В конце концов нам, изучающим искусство, нетрудно найти самый надежный путь, ведущий к его развитию; ничто другое не порождает искусство так, как само искусство. Любая хорошо сделанная вещь также значительно содействует искусству. Любое проявление претенциозности и равнодушия наносит искусству существенный урон. Большинство из вас, кто собирается заниматься искусством, очень скоро сможет понять, есть у него дарование или нет. Если нет, бросьте заниматься им, иначе вы будете понапрасну убивать время. Но если у вас есть какое-либо дарование, вы действительно счастливее большинства людей, ибо источник радости всегда будет с вами, и чем чаще вы к нему припадаете, тем он становится мощнее. Если вам случится пресытиться им вечером, то утром, пробуждаясь, вы почувствуете жажду. Если утром работа покажется на некоторое время ненастоящей, вскоре, когда рука немножко пообвыкнет, вместе с ее движениями родится новая надежда, и вы снова счастливы. Если другие проводят свой день словно растения, прикрепленные к земле, которые не могут сами поворачиваться в ту или иную сторону и гнутся под дуновением ветра, то вы знаете, чего хотите, ваша воля всегда бодрствует, стремясь найти нужное вам, и, что бы ни случилось, выпадает ли на вашу долю радость или печаль, вы по крайней мере неизменно чувствуете пульс жизни.
Когда в прошлом году я закончил свое выступление, когда сошел с этой трибуны и сел, то почувствовал некоторую тревогу оттого, что кое в чем зашел слишком далеко, что в своем нетерпении говорил со слишком большой горечью и опрометчивые мои слова могли вас обескуражить. Я вовсе не хотел этого. Чего я хотел добиться тогда и чего хочу в этот вечер — это со всей ясностью поставить перед вами цель, к которой следует стремиться.
Эта цель — демократизация искусства, облагораживание обычного повседневного труда, который в один прекрасный день заменит страх и страдания надеждой и наслаждением, этими главными стимулами, побуждающими людей трудиться и поддерживать жизнь на земле.

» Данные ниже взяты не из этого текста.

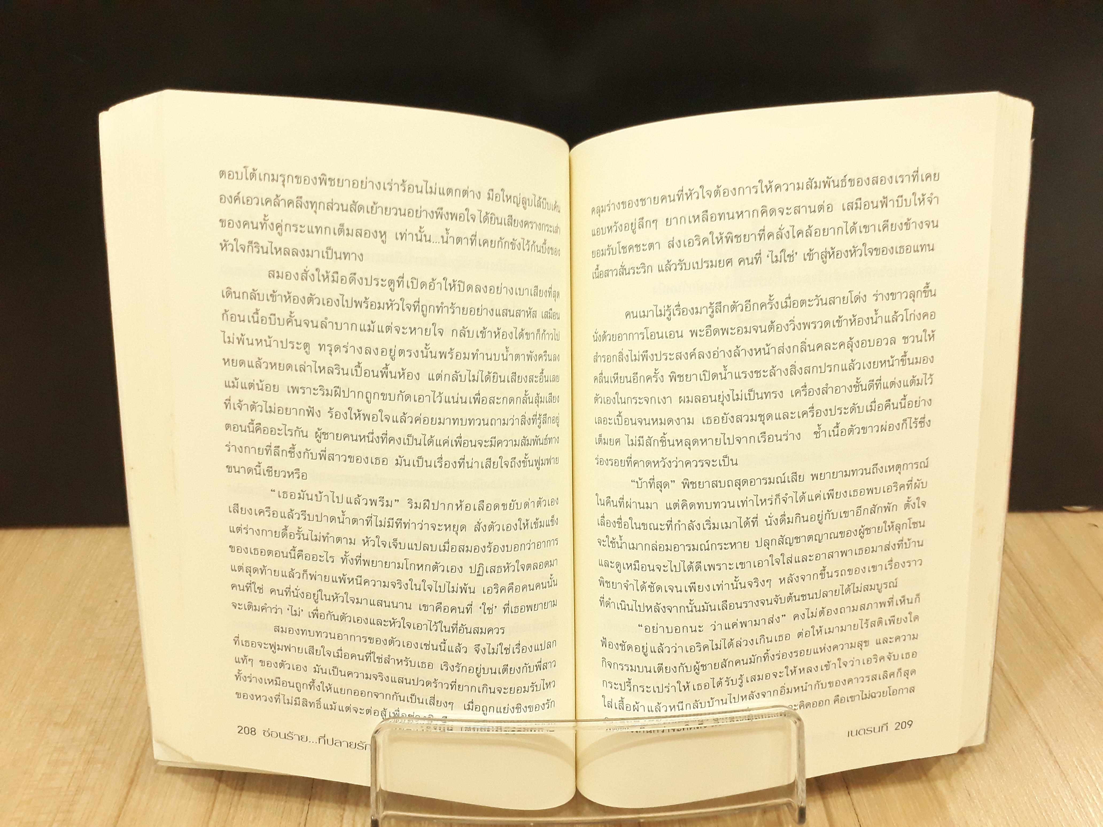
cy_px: 414
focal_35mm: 27
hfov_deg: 65.3
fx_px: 860
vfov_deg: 51.4
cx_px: 552
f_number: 1.9
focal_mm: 3.6
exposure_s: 1/17
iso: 400
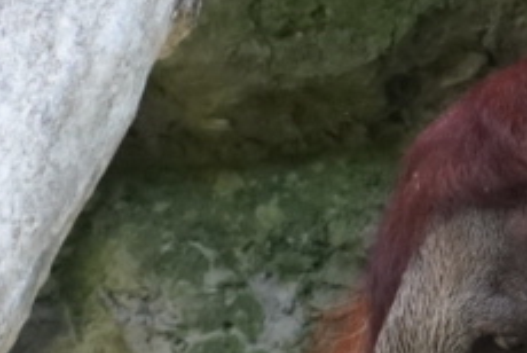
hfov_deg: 1.4
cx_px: 788
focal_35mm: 1421
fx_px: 20821
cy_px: 55
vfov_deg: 1.0
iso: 2000
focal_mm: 135
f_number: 5.6
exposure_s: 1/250
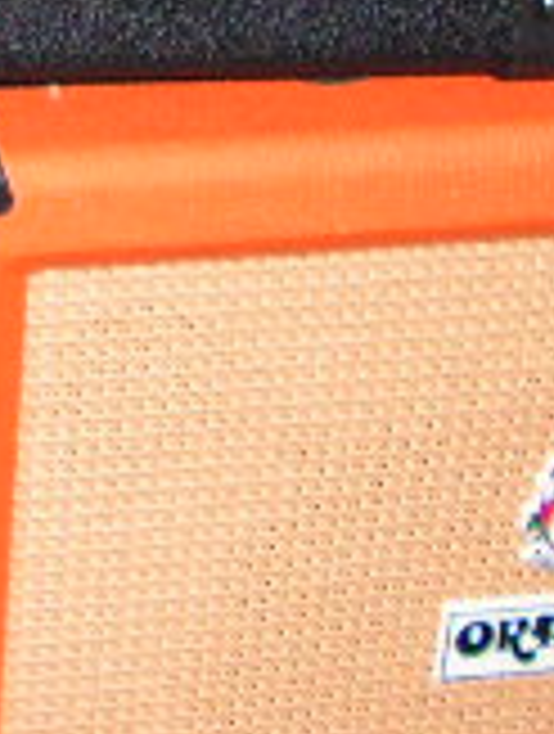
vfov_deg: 13.8
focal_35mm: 141
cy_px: 54
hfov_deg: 10.1
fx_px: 2997
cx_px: -351
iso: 200
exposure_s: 1/40
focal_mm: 6
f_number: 3.2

Если мне удалось в ком-нибудь вызвать стремление к этой цели, то какими бы слабыми и опрометчивыми ни были мои слова, они принесли больше пользы, нежели вреда. Кроме того, я не могу представить, чтобы что-либо из мною сказанного могло обескуражить тех, кто уже примкнул или готов примкнуть к этому делу: наш путь слишком ясен, и каждый из нас, силен он или слаб, может содействовать общему делу.
Я хорошо знаю, что люди, уставшие от перипетий борьбы, чувствуя, как истощается их терпение, а надежды отступают, иногда — и это простительно — мысленно обращаются к тем дням, когда если проблемы и не были понятнее, то средства исследовать их были проще и когда настолько бурной была пора, что человек многие свои ошибки и ереси мог даже искупить смертью во имя преданности делу. Встретить грудью испанские пики в Лейдене, обнажить меч вместе с Кромвелем{17} — все это при запутанности нашей жизни может показаться счастливым уделом. Несомненно, что-то заключено в словах: «Я жил как глупец, но в этот час я отбрасываю глупость и умираю как человек». И все же немногим выпадает счастье умереть за дело, которому вначале не была посвящена их жизнь. И это самое большее, что можно требовать от самого великого человека, преданного идее.